In the decades that followed, Hershey Chocolate grew exponentially in size and the original factory complex added many buildings, becoming a dense maze of hallways, vats, and pipes that created the eponymous chocolate bars, Hershey’s Kisses, chocolate syrup, and a myriad of other products that came and went as other companies were acquired and candy lines were introduced and discontinued. Milton Hershey passed away in 1945, leaving the Milton Hershey School Trust with a controlling interest in the Hershey Company, as well as ownership of Chocolate World and Hershey Entertainment and Resorts, which in turn owns Hersheypark. The original factory housed all production until 1963, when a factory in Smith Falls, Ontario opened, followed by one in Oakdale, CA in 1965.
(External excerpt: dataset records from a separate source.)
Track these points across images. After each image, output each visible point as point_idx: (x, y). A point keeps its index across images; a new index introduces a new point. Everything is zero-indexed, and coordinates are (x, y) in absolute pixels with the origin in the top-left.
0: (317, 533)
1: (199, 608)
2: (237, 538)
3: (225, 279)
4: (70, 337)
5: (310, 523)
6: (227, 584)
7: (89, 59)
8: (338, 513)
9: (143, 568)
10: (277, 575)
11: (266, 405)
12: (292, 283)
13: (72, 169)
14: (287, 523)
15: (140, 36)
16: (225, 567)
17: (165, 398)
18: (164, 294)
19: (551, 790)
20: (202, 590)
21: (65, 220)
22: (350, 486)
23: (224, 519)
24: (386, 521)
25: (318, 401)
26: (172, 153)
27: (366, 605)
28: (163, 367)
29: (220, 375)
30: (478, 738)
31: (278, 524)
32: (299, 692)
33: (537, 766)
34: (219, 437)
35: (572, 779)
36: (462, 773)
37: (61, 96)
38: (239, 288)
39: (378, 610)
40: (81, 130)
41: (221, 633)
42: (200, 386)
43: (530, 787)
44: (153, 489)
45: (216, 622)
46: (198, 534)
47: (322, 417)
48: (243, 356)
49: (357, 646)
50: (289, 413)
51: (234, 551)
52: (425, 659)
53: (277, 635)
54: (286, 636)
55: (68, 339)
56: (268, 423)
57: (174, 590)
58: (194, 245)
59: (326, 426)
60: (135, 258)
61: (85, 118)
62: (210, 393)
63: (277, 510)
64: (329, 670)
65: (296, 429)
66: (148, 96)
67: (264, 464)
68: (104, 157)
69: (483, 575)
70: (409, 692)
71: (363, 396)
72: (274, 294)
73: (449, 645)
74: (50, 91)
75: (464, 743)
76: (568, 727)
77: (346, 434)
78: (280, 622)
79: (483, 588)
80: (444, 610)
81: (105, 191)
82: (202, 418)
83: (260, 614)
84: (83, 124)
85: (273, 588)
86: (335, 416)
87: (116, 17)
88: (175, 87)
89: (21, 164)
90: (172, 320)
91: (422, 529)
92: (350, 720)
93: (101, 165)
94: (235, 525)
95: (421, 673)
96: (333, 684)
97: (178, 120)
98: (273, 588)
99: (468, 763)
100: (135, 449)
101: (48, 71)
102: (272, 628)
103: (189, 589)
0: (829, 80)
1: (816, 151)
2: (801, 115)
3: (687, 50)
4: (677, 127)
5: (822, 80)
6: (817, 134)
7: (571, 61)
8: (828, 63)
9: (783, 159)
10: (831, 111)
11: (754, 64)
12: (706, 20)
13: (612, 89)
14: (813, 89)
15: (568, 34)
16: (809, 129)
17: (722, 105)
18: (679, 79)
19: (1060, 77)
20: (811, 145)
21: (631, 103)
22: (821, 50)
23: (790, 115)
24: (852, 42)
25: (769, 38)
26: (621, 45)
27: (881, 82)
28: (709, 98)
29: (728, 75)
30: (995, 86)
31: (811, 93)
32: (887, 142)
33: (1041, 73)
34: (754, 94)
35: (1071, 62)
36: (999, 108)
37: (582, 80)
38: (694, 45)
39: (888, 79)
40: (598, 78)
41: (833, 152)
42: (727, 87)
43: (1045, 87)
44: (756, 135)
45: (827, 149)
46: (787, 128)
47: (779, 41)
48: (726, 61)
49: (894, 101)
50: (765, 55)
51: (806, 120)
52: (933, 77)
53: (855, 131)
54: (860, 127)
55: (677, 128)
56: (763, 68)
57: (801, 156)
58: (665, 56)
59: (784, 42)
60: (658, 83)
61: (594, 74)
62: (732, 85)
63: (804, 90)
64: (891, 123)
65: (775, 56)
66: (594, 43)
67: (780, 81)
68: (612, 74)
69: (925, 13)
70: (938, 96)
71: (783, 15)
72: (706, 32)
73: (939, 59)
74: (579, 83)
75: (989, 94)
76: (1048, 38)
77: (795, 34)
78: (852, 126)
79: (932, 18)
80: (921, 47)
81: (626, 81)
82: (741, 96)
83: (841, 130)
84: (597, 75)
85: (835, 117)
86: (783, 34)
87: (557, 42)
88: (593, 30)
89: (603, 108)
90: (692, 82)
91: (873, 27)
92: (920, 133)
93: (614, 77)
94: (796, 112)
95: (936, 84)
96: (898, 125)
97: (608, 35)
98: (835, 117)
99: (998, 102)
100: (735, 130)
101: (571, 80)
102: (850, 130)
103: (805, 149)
Controversies beset the Hershey Company in the new millennium. These included legal disputes over the calling candy ‘milk chocolate’ when vegetable oils replaced cocoa butter and milk substitutes were used, a dismissed price-fixing suit, Hershey’s refusal to adopt fair trade practices (including measures to prevent child labor), use of the MHS Trust as a “GOP slush fund”, and an ugly incident involving the foreign exchange students who had paid to see the country and were instead placed in exploitative conditions in the Palmyra plant.
By far the most controversial was the closure of the Smith Falls and Oakdale plants in 2008 to move production to new facilities in Monterey, Mexico and another production facility in Brazil. Angered by the move, many consumers boycotted Hershey. The original factory in Hershey was closed in 2012, ostensibly to move production to a newly expanded West Hershey plant, where Hershey Kisses and other products are still manufactured. According to a Pennlive article, the West Hershey facility is the “largest and most sophisticated in the world”, however the article goes on to state, “In recent years, Hershey has shifted production to Mexico and carried out a global restructuring that eliminated about 1,500 North American jobs, including about 800 in the midstate.” Demolition began on the original factory in 2013.